◆ **Activity**
In the article on SQL joins, what does the abbreviation "SSRS" stand for?

◆ **Source passage**
---------------

Fun with SQL Joins (for us Data Nerds)
Howdy all. I keep looking for inspiration for these articles in my every day job duties, and since I’ve been up to my eyeballs in SSRS reporting for the last several weeks, I’ve found something that might be a little interesting, and possibly even a bit fun, for the more technically inclined among you.
For those with no direct experience with these things, “SSRS” stands for SQL Server Reporting Services. It’s essentially the built-in reporting functionality for SQL Server. It’s generally installed with SQL Server itself, and can be used by anyone with the proper access and credentials for the database.
When creating SSRS reports, one of the keys to making your report work is the creation of your datasets, from which the report itself will pull and display the data you’re attempting to report. The SSRS report in question may only have one of these datasets, but in my experience at least, most of them have several.

---------------

◆ **Records shown**

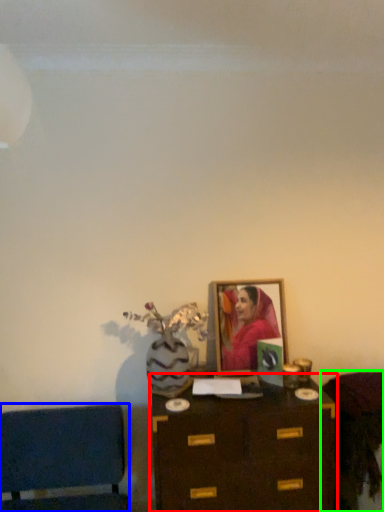
Question: Estimate the real-world distances between objects in this image. Which object is farther from table (highlighted by a red box), furniture (highlighted by a blue box) or furniture (highlighted by a green box)?

Choices:
 (A) furniture
 (B) furniture

Answer: (A)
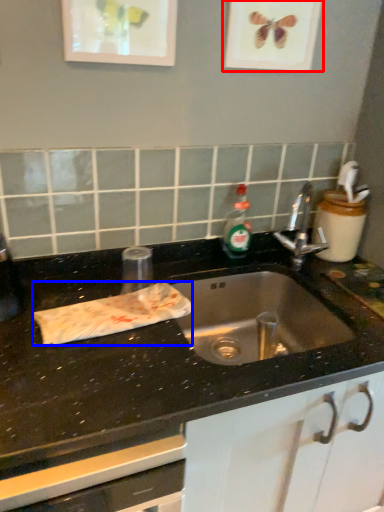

---------------

◆ **Answer**
SQL Server Reporting Services